Even if Tyler doesn't know it consciously, the backstory explains what their pull to each other is...

Exactly. And I think the compelling thing for Alex isn't Tyler's propaganda about Station Eleven, or his charm or sexual appeal, or any of the promises he made to her about the future. She's smitten by the idea of a person who thought they were never going to see a parent again, and does. I think in that scene where she's watching them hug, she wants to be in that hug somehow.

Station Eleven
Ian Watson/HBO Max

What do you believe is the future or fate of civilization at the end of the series?

In the book, the power grid is starting to come back on, there's a light in the distance that they can see from the airport. I think in the show, what interests me is what the characters believe is going to happen. And if civilization is slowly coming back, do they want it back? Clark is holding down the fort just waiting for the grid to come back on, basically. Tyler's like, 'f--- no, I don't want it back.' The artists are always in the middle, where they honor the good things in the past but are also anarchic people. The artists are a hybrid type of survivor, who straddled the before and after, the chaos of the Undersea and the appeal of the museum.

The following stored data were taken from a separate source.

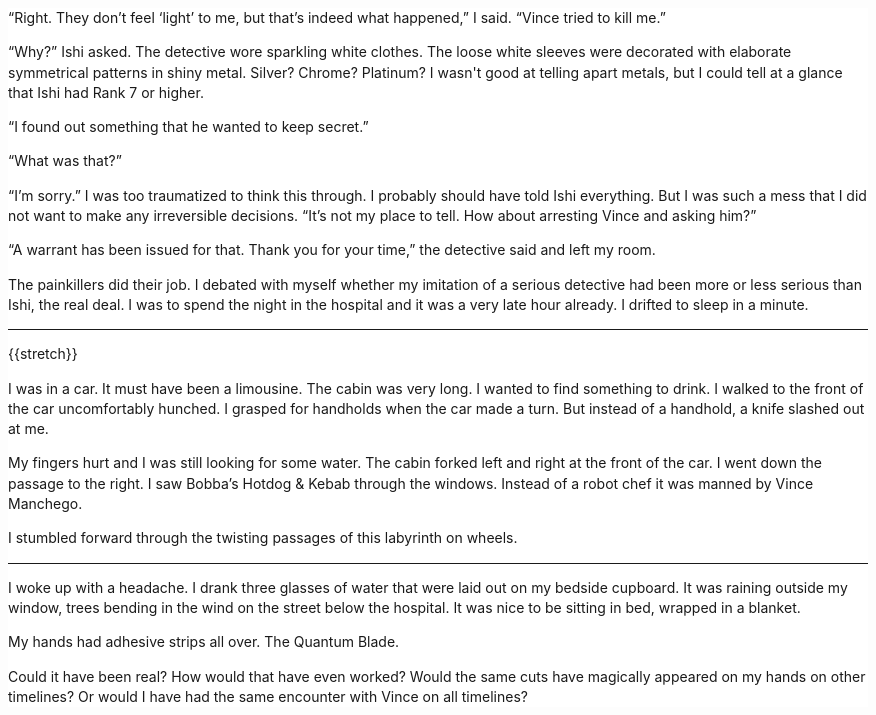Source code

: “Right. They don’t feel ‘light’ to me, but that’s indeed what happened,” I said. “Vince tried to kill me.”

“Why?” Ishi asked. The detective wore sparkling white clothes. The loose white sleeves were decorated with elaborate
symmetrical patterns in shiny metal. Silver? Chrome? Platinum? I wasn't good at telling apart metals, but I could tell
at a glance that Ishi had Rank 7 or higher.

“I found out something that he wanted to keep secret.”

“What was that?”

“I’m sorry.” I was too traumatized to think this through. I probably should have told Ishi everything. But I was such a
mess that I did not want to make any irreversible decisions. “It’s not my place to tell. How about arresting Vince and
asking him?”

“A warrant has been issued for that. Thank you for your time,” the detective said and left my room.

The painkillers did their job. I debated with myself whether my imitation of a serious detective had been more or less
serious than Ishi, the real deal. I was to spend the night in the hospital and it was a very late hour already. I
drifted to sleep in a minute.

---

{{stretch}}

I was in a car. It must have been a limousine. The cabin was very long. I wanted to find something to drink. I walked to
the front of the car uncomfortably hunched. I grasped for handholds when the car made a turn. But instead of a handhold,
a knife slashed out at me.

My fingers hurt and I was still looking for some water. The cabin forked left and right at the front of the car. I went
down the passage to the right. I saw Bobba’s Hotdog & Kebab through the windows. Instead of a robot chef it was manned
by Vince Manchego.

I stumbled forward through the twisting passages of this labyrinth on wheels.

---

I woke up with a headache. I drank three glasses of water that were laid out on my bedside cupboard. It was raining
outside my window, trees bending in the wind on the street below the hospital. It was nice to be sitting in bed, wrapped
in a blanket.

My hands had adhesive strips all over. The Quantum Blade.

Could it have been real? How would that have even worked? Would the same cuts have magically appeared on my hands on
other timelines? Or would I have had the same encounter with Vince on all timelines?
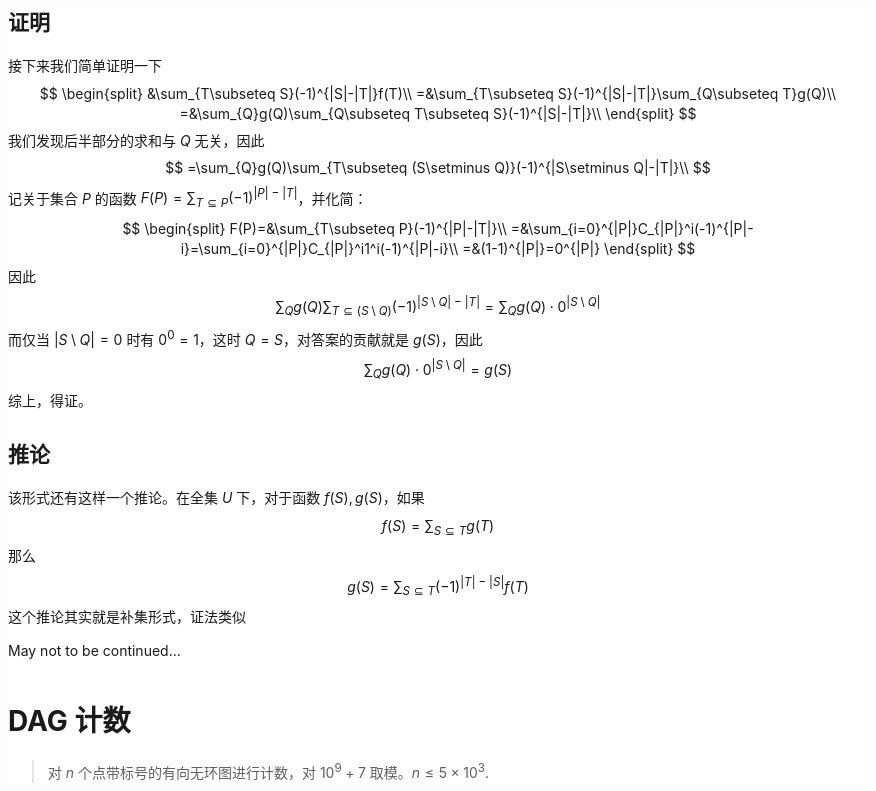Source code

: ## 证明

接下来我们简单证明一下
$$
\begin{split}
&\sum_{T\subseteq S}(-1)^{|S|-|T|}f(T)\\
=&\sum_{T\subseteq S}(-1)^{|S|-|T|}\sum_{Q\subseteq T}g(Q)\\
=&\sum_{Q}g(Q)\sum_{Q\subseteq T\subseteq S}(-1)^{|S|-|T|}\\
\end{split}
$$
我们发现后半部分的求和与 $Q$ 无关，因此
$$
=\sum_{Q}g(Q)\sum_{T\subseteq (S\setminus Q)}(-1)^{|S\setminus Q|-|T|}\\
$$
记关于集合 $P$ 的函数 $F(P)=\sum_{T\subseteq P}(-1)^{|P|-|T|}$，并化简：
$$
\begin{split}
F(P)=&\sum_{T\subseteq P}(-1)^{|P|-|T|}\\
=&\sum_{i=0}^{|P|}C_{|P|}^i(-1)^{|P|-i}=\sum_{i=0}^{|P|}C_{|P|}^i1^i(-1)^{|P|-i}\\
=&(1-1)^{|P|}=0^{|P|}
\end{split}
$$
因此
$$
\sum_{Q}g(Q)\sum_{T\subseteq (S\setminus Q)}(-1)^{|S\setminus Q|-|T|}=\sum_{Q}g(Q)\cdot 0^{|S\setminus Q|}
$$
而仅当 $|S\setminus Q|=0$ 时有 $0^0=1$，这时 $Q=S$，对答案的贡献就是 $g(S)$，因此
$$
\sum_{Q}g(Q)\cdot 0^{|S\setminus Q|}=g(S)
$$
综上，得证。

## 推论

该形式还有这样一个推论。在全集 $U$ 下，对于函数 $f(S),g(S)$，如果
$$
f(S)=\sum_{S\subseteq T}g(T)
$$
那么
$$
g(S)=\sum_{S\subseteq T}(-1)^{|T|-|S|}f(T)
$$
这个推论其实就是补集形式，证法类似

May not to be continued...

# DAG 计数

> 对 $n$ 个点带标号的有向无环图进行计数，对 $10^9+7$ 取模。$n\leq 5\times 10^3$.
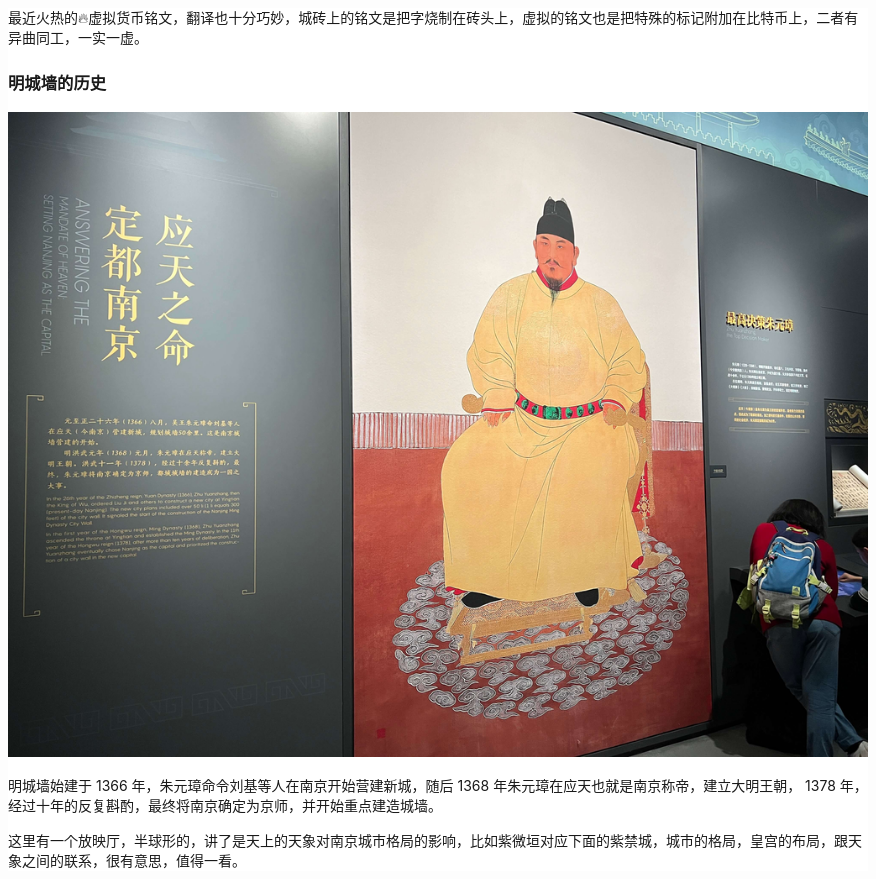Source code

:最近火热的🔥虚拟货币铭文，翻译也十分巧妙，城砖上的铭文是把字烧制在砖头上，虚拟的铭文也是把特殊的标记附加在比特币上，二者有异曲同工，一实一虚。

### 明城墙的历史
![30_zhu_yuanzhang.JPG](../images/2024/2024-03-16-nanjing_city_wall_museum/30_zhu_yuanzhang.JPG)

明城墙始建于 1366 年，朱元璋命令刘基等人在南京开始营建新城，随后 1368 年朱元璋在应天也就是南京称帝，建立大明王朝， 1378 年，经过十年的反复斟酌，最终将南京确定为京师，并开始重点建造城墙。

这里有一个放映厅，半球形的，讲了是天上的天象对南京城市格局的影响，比如紫微垣对应下面的紫禁城，城市的格局，皇宫的布局，跟天象之间的联系，很有意思，值得一看。

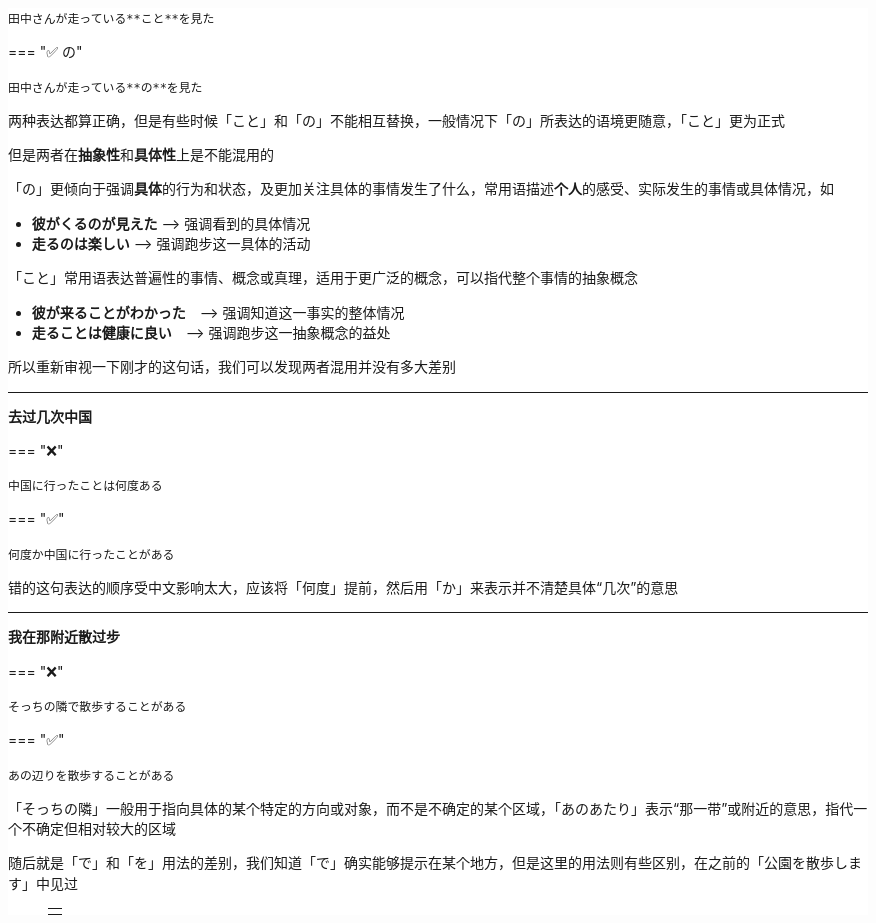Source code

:     田中さんが走っている**こと**を見た

=== "✅ の"

    田中さんが走っている**の**を見た

两种表达都算正确，但是有些时候「こと」和「の」不能相互替换，一般情况下「の」所表达的语境更随意，「こと」更为正式

但是两者在**抽象性**和**具体性**上是不能混用的

「の」更倾向于强调**具体**的行为和状态，及更加关注具体的事情发生了什么，常用语描述**个人**的感受、实际发生的事情或具体情况，如

- **彼がくるのが見えた** --> 强调看到的具体情况
- **走るのは楽しい** --> 强调跑步这一具体的活动

「こと」常用语表达普遍性的事情、概念或真理，适用于更广泛的概念，可以指代整个事情的抽象概念

- **彼が来ることがわかった**　--> 强调知道这一事实的整体情况
- **走ることは健康に良い**　--> 强调跑步这一抽象概念的益处

所以重新审视一下刚才的这句话，我们可以发现两者混用并没有多大差别

---

**去过几次中国**

=== "❌"

    中国に行ったことは何度ある

=== "✅"

    何度か中国に行ったことがある

错的这句表达的顺序受中文影响太大，应该将「何度」提前，然后用「か」来表示并不清楚具体“几次”的意思

---

**我在那附近散过步**

=== "❌"

    そっちの隣で散歩することがある

=== "✅"

    あの辺りを散歩することがある

「そっちの隣」一般用于指向具体的某个特定的方向或对象，而不是不确定的某个区域，「あのあたり」表示“那一带”或附近的意思，指代一个不确定但相对较大的区域

随后就是「で」和「を」用法的差别，我们知道「で」确实能够提示在某个地方，但是这里的用法则有些区别，在之前的「公園を散歩します」中见过

<center>
<figure markdown="span">
    <table><tr>
    <td>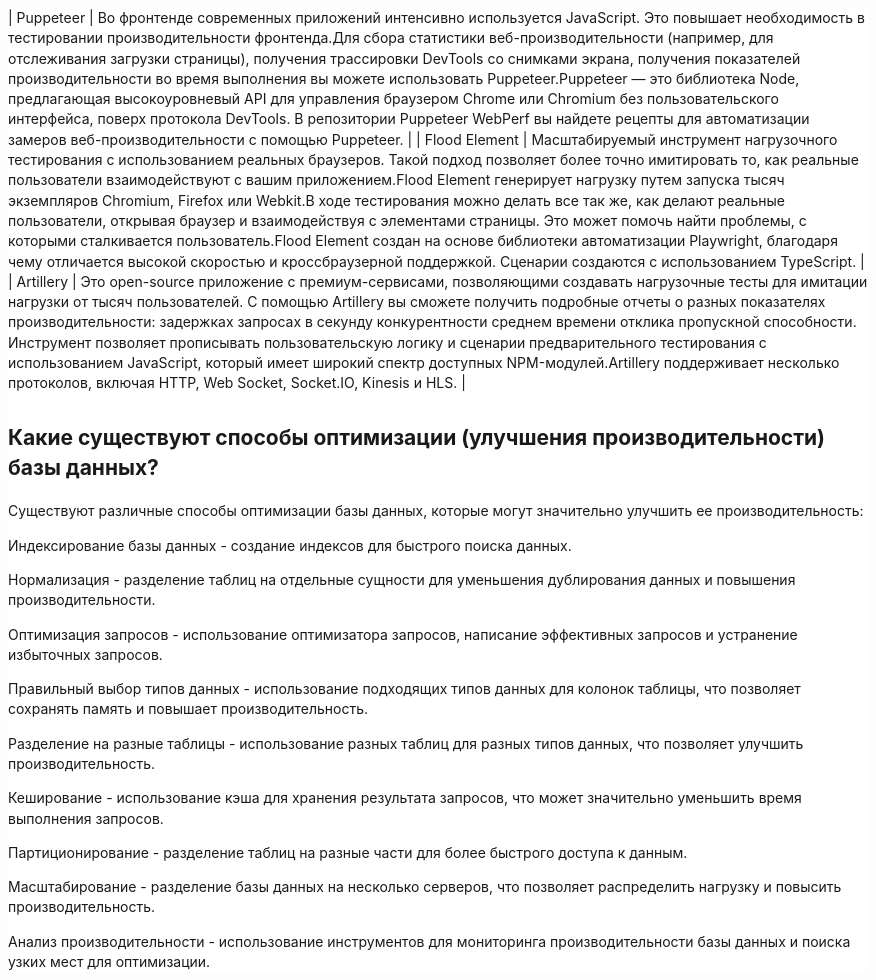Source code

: | Puppeteer                      | Во фронтенде современных приложений интенсивно используется JavaScript. Это повышает необходимость в тестировании производительности фронтенда.Для сбора статистики веб-производительности (например, для отслеживания загрузки страницы), получения трассировки DevTools со снимками экрана, получения показателей производительности во время выполнения вы можете использовать Puppeteer.Puppeteer — это библиотека Node, предлагающая высокоуровневый API для управления браузером Chrome или Chromium без пользовательского интерфейса, поверх протокола DevTools. В репозитории Puppeteer WebPerf вы найдете рецепты для автоматизации замеров веб-производительности с помощью Puppeteer.                                                                                                                                       |
| Flood Element                  | Масштабируемый  инструмент нагрузочного тестирования с использованием реальных браузеров. Такой подход позволяет более точно имитировать то, как реальные пользователи взаимодействуют с вашим приложением.Flood Element генерирует нагрузку путем запуска тысяч экземпляров Chromium, Firefox или Webkit.В ходе тестирования можно делать все так же, как делают реальные пользователи, открывая браузер и взаимодействуя с элементами страницы. Это может помочь найти проблемы, с которыми сталкивается пользователь.Flood Element создан на основе библиотеки автоматизации Playwright, благодаря чему отличается высокой скоростью и кроссбраузерной поддержкой. Сценарии создаются с использованием TypeScript.                                                                                                                  |
| Artillery                      | Это open-source приложение с премиум-сервисами, позволяющими создавать нагрузочные тесты для имитации нагрузки от тысяч пользователей. С помощью Artillery вы сможете получить подробные отчеты о разных показателях производительности: задержках запросах в секунду конкурентности среднем времени отклика пропускной способности. Инструмент позволяет прописывать пользовательскую логику и сценарии предварительного тестирования с использованием JavaScript, который имеет широкий спектр доступных NPM-модулей.Artillery поддерживает несколько протоколов, включая HTTP, Web Socket, Socket.IO, Kinesis и HLS.                                                                                                                                                                                                                |



## Какие существуют способы оптимизации (улучшения производительности) базы данных?

Существуют различные способы оптимизации базы данных, которые могут значительно улучшить ее производительность:

Индексирование базы данных - создание индексов для быстрого поиска данных.

Нормализация - разделение таблиц на отдельные сущности для уменьшения дублирования данных и повышения производительности.

Оптимизация запросов - использование оптимизатора запросов, написание эффективных запросов и устранение избыточных запросов.

Правильный выбор типов данных - использование подходящих типов данных для колонок таблицы, что позволяет сохранять память и повышает производительность.

Разделение на разные таблицы - использование разных таблиц для разных типов данных, что позволяет улучшить производительность.

Кеширование - использование кэша для хранения результата запросов, что может значительно уменьшить время выполнения запросов.

Партиционирование - разделение таблиц на разные части для более быстрого доступа к данным.

Масштабирование - разделение базы данных на несколько серверов, что позволяет распределить нагрузку и повысить производительность.

Анализ производительности - использование инструментов для мониторинга производительности базы данных и поиска узких мест для оптимизации.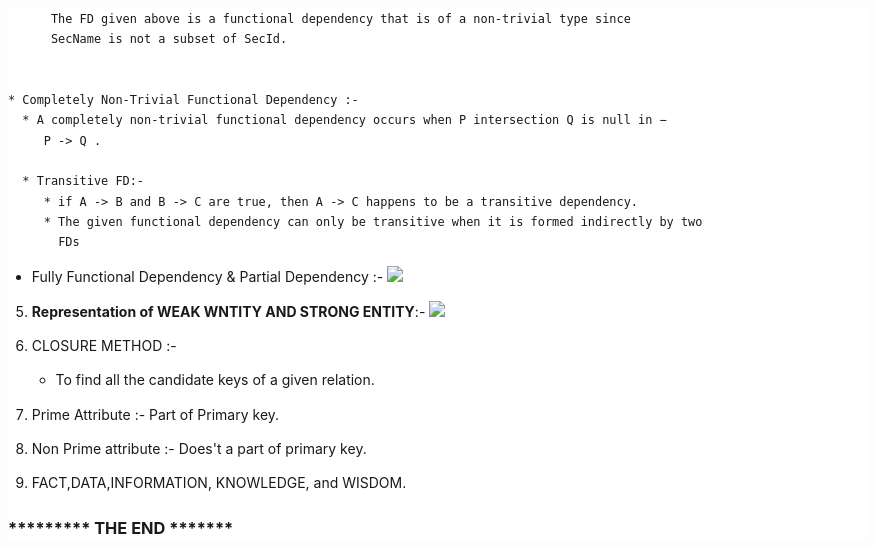           The FD given above is a functional dependency that is of a non-trivial type since 
          SecName is not a subset of SecId.


    * Completely Non-Trivial Functional Dependency :-
      * A completely non-trivial functional dependency occurs when P intersection Q is null in −
         P -> Q .

      * Transitive FD:-
         * if A -> B and B -> C are true, then A -> C happens to be a transitive dependency.
         * The given functional dependency can only be transitive when it is formed indirectly by two 
           FDs

 * Fully Functional Dependency & Partial Dependency  :-
   <img src="https://slideplayer.com/slide/15408745/93/images/36/Full+Functional+Dependency+vs.+Partial+Dependency.jpg">

5. **Representation of WEAK WNTITY AND STRONG ENTITY**:-
   <img src="https://www.scaler.com/topics/images/strong-and-weak-entity-in-dbms-thumbnail.webp">

6. CLOSURE METHOD :-
   * To find all the candidate keys of a given relation.

7. Prime Attribute :- Part of Primary key.
8. Non Prime attribute :- Does't a part of primary key.

9.  FACT,DATA,INFORMATION, KNOWLEDGE, and WISDOM.


###                                *********  THE END *******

You've made me think about our collective COVID experience. When it's gone, we don't get to go back to what life was before. We've lost so many people and we're f---ing traumatized, but a lot of us know ourselves better than we ever did. There's been an opportunity for deep change that is rare for adults. I hope we capitalize on it.

Emily St. John Mandel's last two books, combined with the forthcoming Sea of Tranquility, have formed a mini literary universe; do you have aspirations to continue adapting her work?

I can certainly imagine an amazing version of The Glass Hotel where Danielle Deadwyler is the lead investigator in Vincent's missing persons case. Danielle is a revelation. I don't know if it will happen, but I hope so.

This interview has been edited and condensed for length and clarity.